SBL Review Panel for Anathea Portier-Young’s The Prophetic Body: Emodiment and Mediation in Biblical Prophetic Literature
Co-Sponsored by the Religious Experience in Antiquity and Senses, Cultures, and Biblical Worlds Program Units of the Society of Biblical Literature
November 23, 2024
Book Summary
“Modern biblical scholarship predominantly conceives of prophecy as a verbal phenomenon” (pg. xxi).
Portier-Young argues this on the first page of her introduction to The Prophetic Body and labels this tendency the “logocentric bias” of our field. It is a voice from this perspective, both in the history of scholarship and today, that functions as her principal interlocutor in The Prophetic Body. She suggests that the logocentric bias has conventionally treated the materiality of prophetic bodies—that is, their experiences, emotions, sensations, sufferings, disabilities, and sexualities—as accidental to the prophetic corpus. To counterbalance this perspective, Portier-Young prescribes a reassessment of longstanding categories. Here is the thesis in her words:
Biblical prophecy is a thoroughly embodied phenomenon whose contours emerge most clearly in the complex interplay of embodied experience, affect, inter/action, and reception. In this understanding, word and body are not to be examined as separate categories, but as intertwined and synergistic (pg. xxii).

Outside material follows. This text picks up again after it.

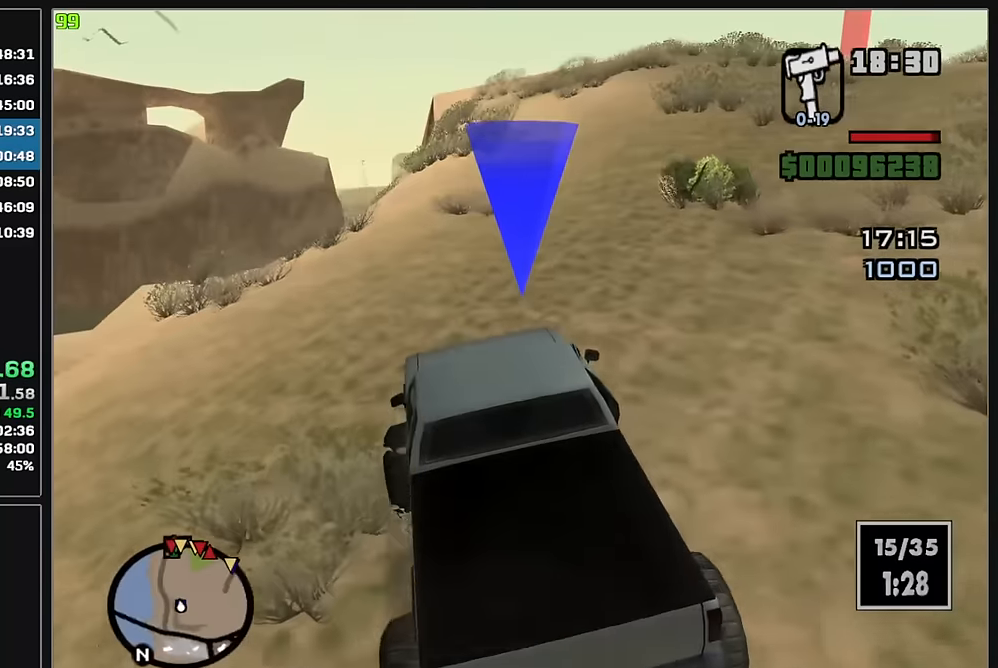
{"keys": ["w"], "mouse": [], "events": []}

With this, Portier-Young embarks on a broad survey of prophetic figures and literature in the Hebrew Bible, exposing the logocentric bias and directing readers to the ways that prophetic bodies work together with prophetic words to communicate the prophetic message. Portier-Young thus paints a portrait of “the prophetic body as a node of intersection and mediating bridge between God and human, heaven and earth” (pg. xxii).
Once one realizes what Portier-Young has set out to do, they realize it is a massive project. Accordingly, The Prophetic Body is the first of a planned trilogy of books on the theme “Prophecy in the Body” (pg. xxii). Consequently, a few important issues—notably gender and sexuality—are noticeably missing in this first book. Portier-Young states, however, that this is because she intends to give them separate and extended attention in later volumes.
The Prophetic Body is divided into four parts. Part 1 is called “An Embodied Paradigm.” In these two chapters, Portier-Young further defines the contours of the logocentric bias and traces its imprints on a diachronic trajectory from ancient philosophical roots and New Testament reception of Israelite and early Jewish prophetic traditions, through the Reformation, the Enlightenment, European colonial expansion, and modern industrial capitalism. Portier-Young positions her work as a counterbalance to this interpretive gravitational pull. In particular, she sees her three-book Prophecy in the Body project as identifying a through line in several recent related strands of scholarship on the biblical prophets, including research on gender, trauma, performance theory, affect theory, and religious experience. Portier-Young's work is thus also in part a synthesizing project, demonstrating the implications of how a scholarly field has changed after a generation of research.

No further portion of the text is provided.